While the U.S. has a far from perfect record when it comes to war crimes, we do have a long history of highly honorable service and sacrifice against the forces of evil. Most of our warriors do the right thing most of the time. Doing the right thing now means stopping the systematic Russian military massacre of innocent Ukrainian civilians. As Ukrainian troops recently retook the suburbs of Kiev, the evidence of Russian war crimes and genocide is widespread and apparent. Ukrainian presidential adviser Oleksiy Arestovych said Sunday:

This is a special appeal aimed at drawing the world’s attention to those war crimes, crimes against humanity, which were committed by Russian troops in Bucha, Irpin and Hostomel. These are liberated cities, a picture from horror movies, a post-apocalyptic picture. Victims of these war crimes have already been found, including raped women who they tried to burn, local government officials killed, children killed, elderly people killed, men killed, many of them with tied hands, traces of torture and shot in the back of the head. Robberies, attempts to take gold, valuables, carpets, washing machines. It, of course, will be taken into account by the Prosecutor’s Office of Ukraine and law enforcement agencies and international criminal courts.

Right now, as the whole world sees this, “we are the shoes, we are the last witnesses.” According to the mayor of Bucha, they have uncovered a mass grave that has nearly 300 people in it and the streets are littered with civilians handcuffed and killed execution-style with a bullet to the back of the head. Like Eisenhower’s prescient quote, the Russian government is claiming that the hard evidence of these atrocities is fake and Ukrainian propaganda. Tell that to the family of the pregnant woman who died outside of the maternity and children’s hospital that was intentionally bombed in Mariupol. Tell that to the families of the estimated 300 civilians killed in the Donetsk Academic Regional Drama Theater that was marked “children” from above so it wouldn’t be targeted. The Russians bombed it anyway. In my combat experience, I made several extremely tough decisions regarding what targets to engage and how to engage them. I was constantly thinking about taking the fight and overwhelming force to the enemy while minimizing, to the greatest extent possible, damage to civilians. This is the code of the warrior.

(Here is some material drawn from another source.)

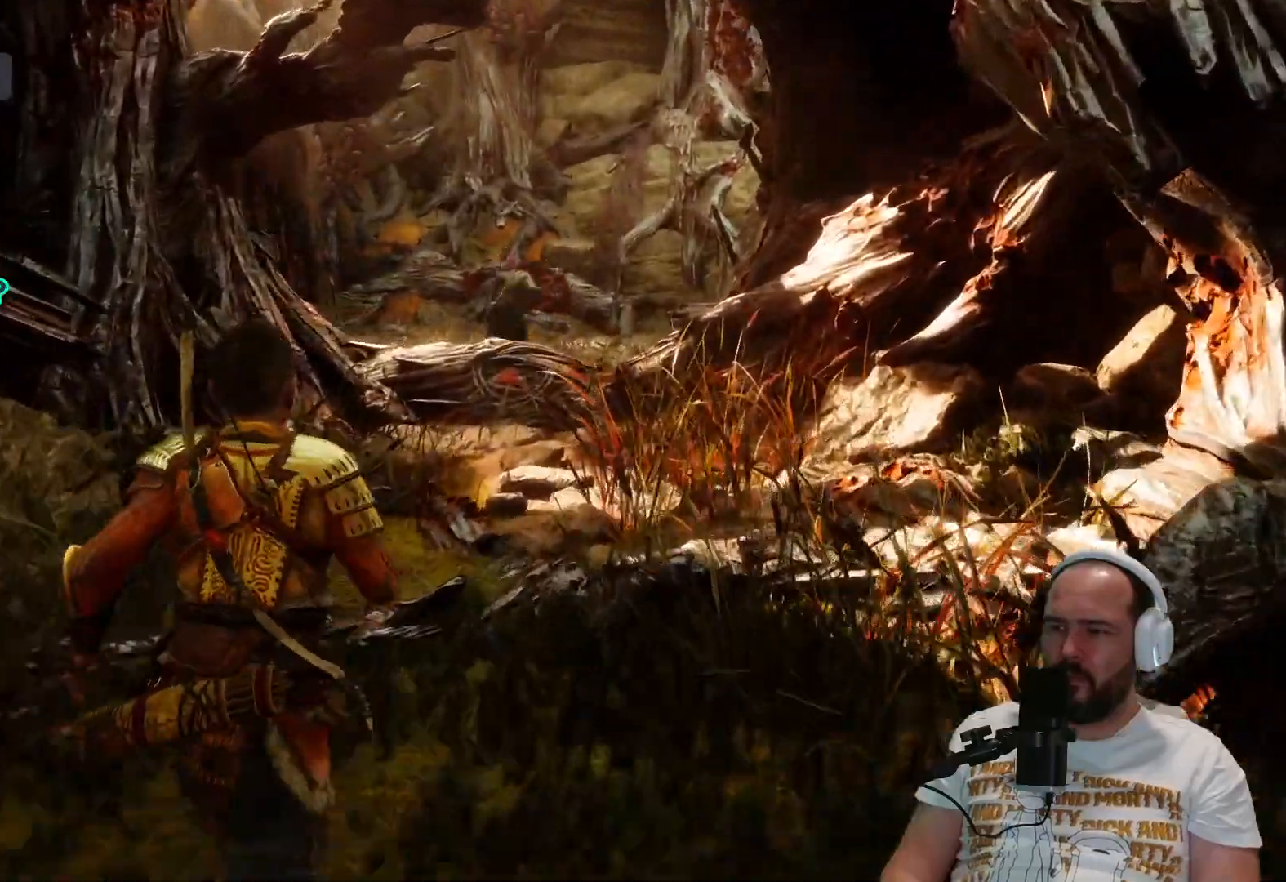
{"buttons": [], "left_stick": "up", "right_stick": "center", "events": []}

Putin is no warrior. Putin has no honor code. Everyone continues to speculate about his end game. We know what Putin’s end game is — he wants his legacy to be the reunification of the Russian Empire and he is willing to commit genocide to get it. Have no doubt that an agreement with Putin, just like the Budapest Memorandum, will be violated by him the day it is signed. What does a neutral Ukraine even mean? Ukraine stands for freedom and the fight against oppression. We need to urgently ask ourselves, what is the end game of the liberal democracies of the world? What do the U.S. and Europe want the history books to say about what we did or did not do in Ukraine — the new frontline of freedom? Imagine, after killing thousands of innocent people, Putin settles for some foothold territories in Ukraine. Then what? Do you believe he will stop there? No. Should Russia stay on the UN Security Council? No. The G20? No. Should we relax sanctions? No. Is there any peace in this world with Putin still in it? No. If history has taught us anything, the path of appeasement is paved with countless lost souls. What are we willing to do, right now, to keep from filling another exhibit full of shoes?